Anthony Perkins Cause of Death: Actor From ‘Psycho’ Died on this Gay Day

Anthony Perkins was nominated for an Oscar for his acting, directing, and singing work. Still, his portrayal of Norman Bates in Alfred Hitchcock’s Psycho is what will be remembered most.

With his second acting role as Garry Cooper’s son in the 1956 film Friendly Persuasion, Perkin received an Academy Award nomination for Best Supporting Actor.

In 1957’s Fear Strikes Out, he played baseball player Jimmy Piersall; in 1958’s The Matchmaker, he acted alongside Shirley Booth and Shirley MacLaine; in 1959’s On the Beach, he joined the likes of Gregory Peck, Ava Gardner, and Fred Astaire.

Plays the psychotic Norman Bates in Alfred Hitchcock’s groundbreaking thriller Psycho, a film widely considered to be one of Hitchcock’s most delicate, whose iconic shower scene and score have entered the public consciousness. Perkins has returned for multiple sequels in the same role.

His later works include the Disney science fiction comedy The Black Hole and the Sidney Lumet adaptation of Murder on the Orient Express, both of which starred the likes of Albert Finney, Lauren Bacall, Ingrid Bergman, Sean Connery, John Gielgud, Vanessa Redgrave, Jaqueline Bissett, Michael York, and Wendy Hiller.

At age 60, Perkins passed away at his home in California on September 12, 1992, from pneumonia brought on by AIDS. In 1990, while filming Psycho IV: The Beginning, he tested positive for HIV.

After his passing, it was discovered that he had only dated people of the same gender. His exes included Tab Hunter (the actor), Christopher Makos (the artist), Rudolph Nureyev (the dancer), and Stephen Sondheim (the composer).

He met photographer Berinthia Berenson in 1972, and they eventually married and had two boys. They stayed together till Perkins’s passing. Nine years later, on September 11, 2001, Berenson was a passenger on the American Airlines flight hijacked by terrorists and slammed into the World Trade Center.

Anthony Perkins Cause of Death

Entertainer Maurice Chevalier was born in 1888

Maurice Chevalier was born in 1888 and became an actor and comedian. He gained his mark in musical comedies from an early age. He was born in Paris. In 1909, he began his successful career in music halls and cabaret after receiving critical acclaim for his singing and mimicry at l’Alcazar in Marseille.

Chevalier was a member of the French armed forces during World War I; he was injured by shrapnel during the first few weeks of fighting and spent the next two years as a prisoner of war in a German jail. Here, he picked up English from his fellow inmates.

After the war ended, he moved to London and began performing jazz and ragtime, eventually touring the United States. After moving to the United States, he worked with Hollywood actors and musicians like Irving Berlin and Ira Gershwin.
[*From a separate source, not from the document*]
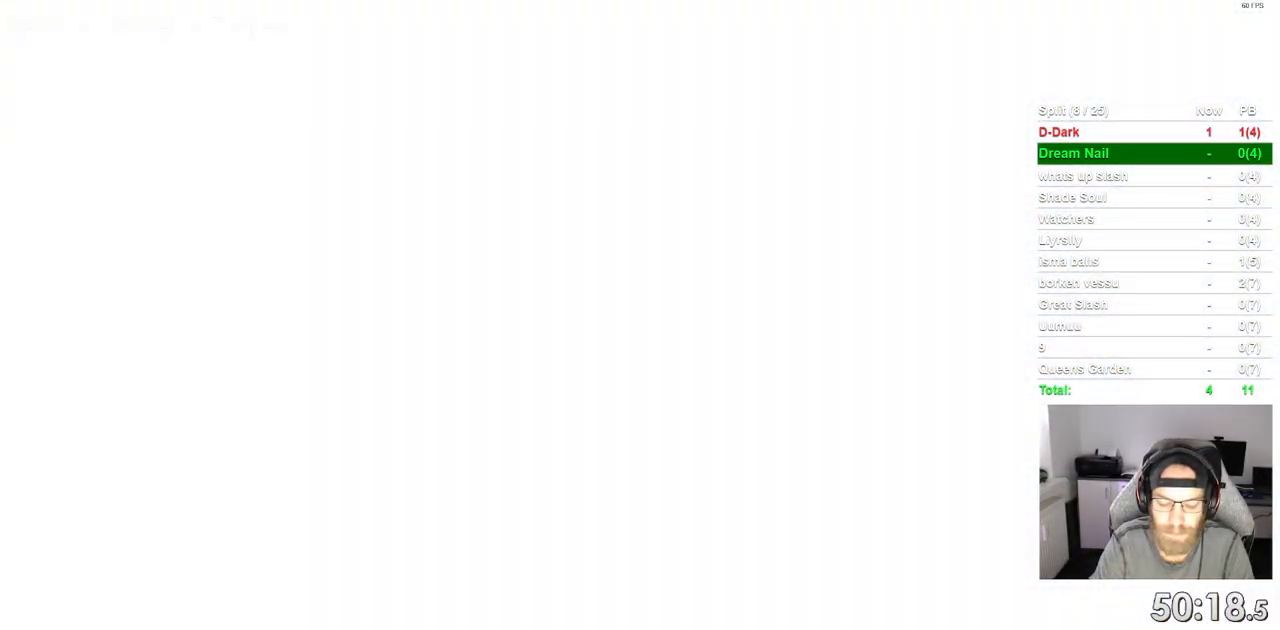
{"buttons": ["CROSS"], "left_stick": "center", "right_stick": "center", "events": [[50, "CROSS", "down"], [150, "CROSS", "up"], [250, "CROSS", "down"], [350, "CROSS", "up"], [467, "CROSS", "down"]]}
He was nominated for an Academy Award for best actor in 1930 for his performances in The Love Parade and The Big Pond. As a result of his fame from his musical cinema roles, he was at the top of the charts for several decades. He first gained widespread recognition in the 1934 film adaptation of The Merry Widow’s operetta. He left Hollywood in the mid-1930s after becoming disenchanted with the film industry there.

Chevalier stayed in France throughout WWII and only grudgingly agreed to perform for POWs in exchange for the freedom of French prisoners. Others demanded his death after the war, accusing him of being a collaborator. The incident nevertheless hung over his reputation and career even after a French court acquitted him.

His best performances were in his later films, which he made after returning to America in the mid-1950s for a national tour. Love in the Afternoon, directed by Billy Wilder and starring Gary Cooper and Audrey Hepburn, was the director’s first Hollywood film in over 20 years.

After working with Leslie Caron in Gigi and Fanny, he directed Can-Can starring Frank Sinatra and Panic Button starring Jayne Mansfield. Performing in The Aristocats, a Disney picture released in 1970, was Chevalier’s last major cinema work.

Suicide attempts plagued Chevalier’s life, beginning with a failed attempt in March 1971. His drug overdose was unsuccessful, but he damaged his kidneys and liver. Later that year, when his condition deteriorated, physicians attempted to conduct surgery to extend his life. It was determined that Chevalier had a heart attack during the operation and died on January 1, 1972.

Actress Yvonne Vallée of France was the first of two women the performer wed between 1927 and 1932. The couple married in 1937, and he remained faithful to Nita Raya until she died in 1945. They both got divorced. Some accounts claim that Chevalier had a long-term relationship with his valet, Felix Paquet, and others claim that he had same-sex experiences during World War I.